Australia shares trade flat as tech slide offsets commodity gains

* Tech stocks eye worst day in nearly a month

* Energy stocks set for best day in nearly six weeks

* Mining stocks hit highest since Jan. 8

* NZ set for fourth straight session of losses

Feb 23 (Reuters) - Australian shares traded little changed on Tuesday as gains in miners and energy firms on stronger commodity prices countered losses in tech stocks following a weak lead from U.S. peers.

The S&P/ASX 200 index was nearly unchanged at 6,779.5 by 0000 GMT, after swinging between positive and negative territory for much of the early part of the session.

Tech stocks were the biggest drags on the benchmark, tracking losses in U.S. peers that have come under pressure from an uptick in bond yields and concerns over higher inflation affecting valuations.

“Steadily rising real yields should reflect better growth prospects for equities but if they rise suddenly, pushed higher by flows from rapid repositioning, then we think the impact of a higher discount rate will pull equities lower,” analysts at UBS said in a note.

Buy-now-pay-later giant Afterpay shed 7.8% to lead losses among local tech companies which were set for their worst session since Jan. 28.

Investors will watch closely for any changes to the U.S. Federal Reserve’s dovish outlook from Chairman Jerome Powell when he speaks before the Senate Banking Committee later in the day.

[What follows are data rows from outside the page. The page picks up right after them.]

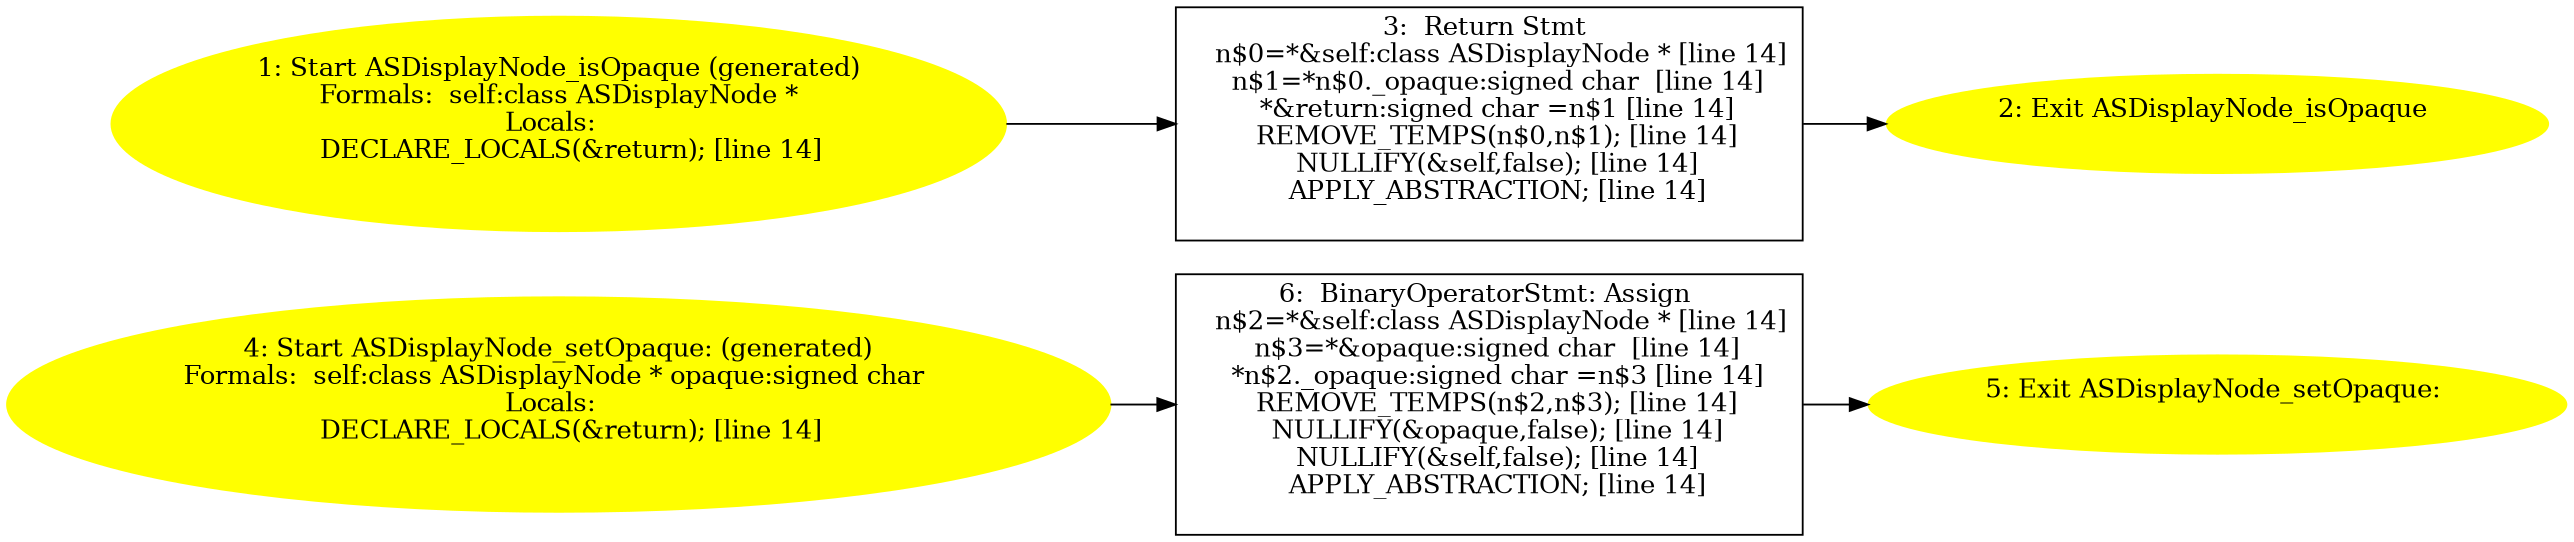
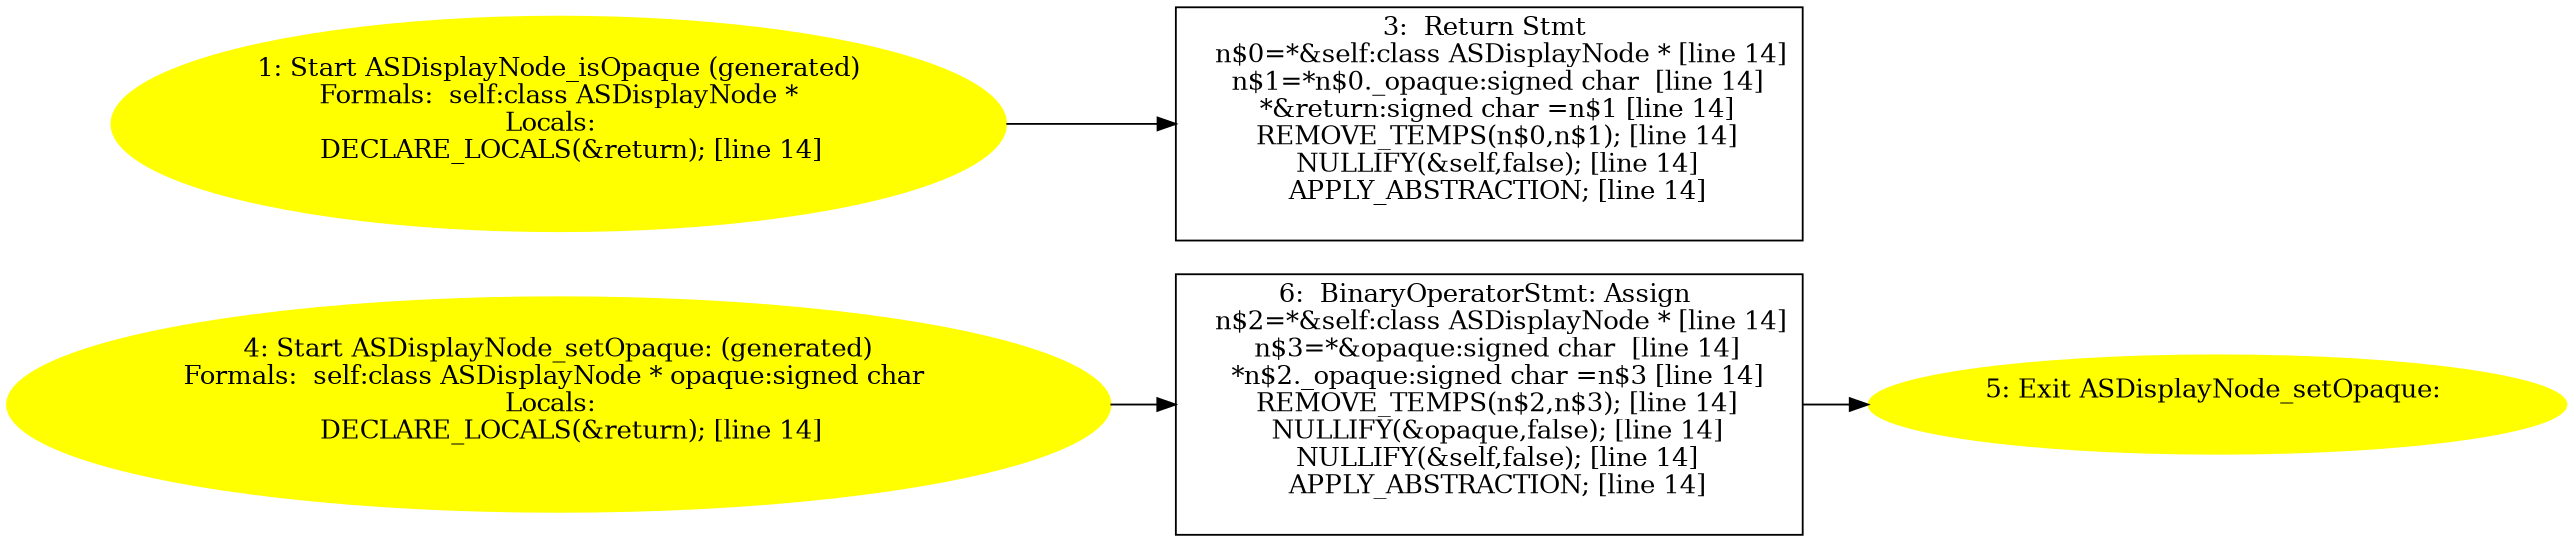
  digraph {
    rankdir=LR
    node [color=yellow style=filled]
    n1 [label="6:  BinaryOperatorStmt: Assign \n   n$2=*&self:class ASDisplayNode * [line 14]\n  n$3=*&opaque:signed char  [line 14]\n  *n$2._opaque:signed char =n$3 [line 14]\n  REMOVE_TEMPS(n$2,n$3); [line 14]\n  NULLIFY(&opaque,false); [line 14]\n  NULLIFY(&self,false); [line 14]\n  APPLY_ABSTRACTION; [line 14]\n " shape=box color="" style=""]
    n2 [label="5: Exit ASDisplayNode_setOpaque: \n  "]
    n3 [label="4: Start ASDisplayNode_setOpaque: (generated)\nFormals:  self:class ASDisplayNode * opaque:signed char \nLocals:  \n   DECLARE_LOCALS(&return); [line 14]\n "]
    n4 [label="3:  Return Stmt \n   n$0=*&self:class ASDisplayNode * [line 14]\n  n$1=*n$0._opaque:signed char  [line 14]\n  *&return:signed char =n$1 [line 14]\n  REMOVE_TEMPS(n$0,n$1); [line 14]\n  NULLIFY(&self,false); [line 14]\n  APPLY_ABSTRACTION; [line 14]\n " shape=box color="" style=""]
-   n5 [label="2: Exit ASDisplayNode_isOpaque \n  "]
    n6 [label="1: Start ASDisplayNode_isOpaque (generated)\nFormals:  self:class ASDisplayNode *\nLocals:  \n   DECLARE_LOCALS(&return); [line 14]\n "]
    n1 -> n2
    n3 -> n1
-   n4 -> n5
    n6 -> n4
  }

Energy stocks gained up to 4.1% and were on track to post their best session since Jan. 13, lifted by a jump in oil prices as investors anticipate a slow recovery in U.S. crude output following a cold snap in the state of Texas. Oil Search climbed 8.6% after posting a surprise underlying profit.

Newcrest Mining and AngloGold Ashanti led gains among gold miners, which climbed 5.6%, as worries over rising inflation and a weaker U.S. dollar pushed the metal higher.

Firmer bullion and copper prices supported a more than 1% rise in heavyweight miners, which hit their highest since Jan. 8. Copper prices breached the $9,000 mark for the first time since 2011 on indications of tight supply.